Based on the law, incapacitation punishments matter when a person is accused of a crime. The court awards punishment to such convicts and deprived them of some civil rights including the right of candidacy.

In the penalty code, the punishment is divided into three types including imprisonment, supplementary and incapacitation, and the imprisonment punishment includes both jail and cash fined. Incapacitation punishment is enforced on a convict without clarification in the court.

When asked how convicts made it to the list of Wolesi Jirga nominees, Hodman said: “The IECinfo-icon asks candidates during their registration to provide information about their criminal record from police, so candidates use any possible ways to prepare a certificate that clears them of any crimes, which is questionable.”

Pointing to the case of Mohammad Mirza Katawazai, a Wolesi Jirga candidate from Paktika province, Hodman said: “When a person is sentenced to punishment by the court in absentia, such figures should be detained according to the penal code and their cases followed.”

He said corruption in the government organs concerned had paved the ground for convicts to escape from the law. “It is questionable that persons like Katawzai who present clearance certificates from police to the IEC despite facing criminal cases in judiciary organs.”

Hodman criticized the Ministry of Interior (MoI) for having no database about criminals and said: “Unfortunately the MoI does not have an organized database through which we can identify those incapacitated from civil rights during election process.”

Ministry of Interior (MoI)

MoI’s deputy spokesman Nasrat Rahimi told Pajhwok Afghan News: “The MoI has processed forms about candidates’ crimes through its biometric system, the criminal records of candidates who have committed crimes in the past are included in the forms, it depends on the IEC to accept or reject them.”

“All those who have criminal cases against them in the judiciary organs have been added to the MoI biometric system,” Rahimi said.

On the other hand, Ainuddin Bahaduri, a member of the Afghanistan Lawyers Association, said: “If a person is sentenced to more than 10 years of jail then the person is deprived of political and civil rights and he or she cannot nominate for elections, but if a person is sentenced to less than 10 years in jail he or she also cannot contest elections until the convict completes his or her jail term.”

He said even if such figures won the elections they could not represent their people according to Afghanistan’s laws. “Electoral commissions are responsible to find conviction documents of such people and police detain them.”

About conviction of Mirza Katawazai in his absence, he said it was questionable how Katawazi was able to nominate for the Wolesi Jirga polls despite his conviction.

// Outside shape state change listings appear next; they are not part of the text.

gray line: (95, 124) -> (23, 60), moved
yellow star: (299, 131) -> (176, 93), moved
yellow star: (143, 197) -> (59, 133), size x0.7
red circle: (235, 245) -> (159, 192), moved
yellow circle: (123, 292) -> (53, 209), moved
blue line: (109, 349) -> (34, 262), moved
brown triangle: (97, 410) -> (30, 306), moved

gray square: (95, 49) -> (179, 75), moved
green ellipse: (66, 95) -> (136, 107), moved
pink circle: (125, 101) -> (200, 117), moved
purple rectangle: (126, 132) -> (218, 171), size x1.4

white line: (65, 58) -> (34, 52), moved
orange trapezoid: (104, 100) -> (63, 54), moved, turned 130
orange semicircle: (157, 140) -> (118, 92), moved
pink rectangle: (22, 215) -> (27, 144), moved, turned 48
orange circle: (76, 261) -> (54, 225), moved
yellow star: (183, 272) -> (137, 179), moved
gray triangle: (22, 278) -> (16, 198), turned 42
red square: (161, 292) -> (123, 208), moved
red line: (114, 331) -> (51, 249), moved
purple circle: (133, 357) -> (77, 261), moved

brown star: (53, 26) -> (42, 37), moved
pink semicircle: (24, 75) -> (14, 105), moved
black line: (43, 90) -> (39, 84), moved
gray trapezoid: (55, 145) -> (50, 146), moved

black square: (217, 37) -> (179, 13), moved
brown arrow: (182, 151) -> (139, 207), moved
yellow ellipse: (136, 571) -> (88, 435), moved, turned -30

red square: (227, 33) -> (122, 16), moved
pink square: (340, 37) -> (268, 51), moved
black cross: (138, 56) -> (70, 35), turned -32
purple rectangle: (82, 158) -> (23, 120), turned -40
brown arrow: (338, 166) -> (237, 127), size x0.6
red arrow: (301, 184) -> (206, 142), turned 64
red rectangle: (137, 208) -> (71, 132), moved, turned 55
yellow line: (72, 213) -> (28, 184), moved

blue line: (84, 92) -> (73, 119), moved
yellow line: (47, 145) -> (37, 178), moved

“A court ruling in absentia of a person is given when the person is absent or inaccessible to Afghan security forces and attorneys, but not accepting the ruling is another crime the person has committed”, he said.

About the primary court’s decision in absentia and no appeal from the accused and ignoring summons, he said: “When the primary court hands down a verdict, it should come in presence of the defense lawyer, but if the accused does not have a lawyer then the government appoints a legal assistance who defends the accused in absentia and the court procedures continue this way.”

Shahla Farid, a political science lecturer in Kabul University, said if a person was sentenced to imprisonment or deprived of civil and political rights, he/she could not nominate for elections or have political activities.

Independent Electoral Complaints Commission (IECC)

However, IECC spokesman Ali Reza Rouhani said if there was evidence about candidates deprived of civil and political rights or sentenced by courts, they would be removed from the list.

He did not comment about non-removal of the two candidates from the candidate list by IECC, but said if there were legal documents that bar people from candidacy and political activities, they would be removed from the list of candidates.

Rouhani said the IECC was neutral in acts and decisions and acted according to the law.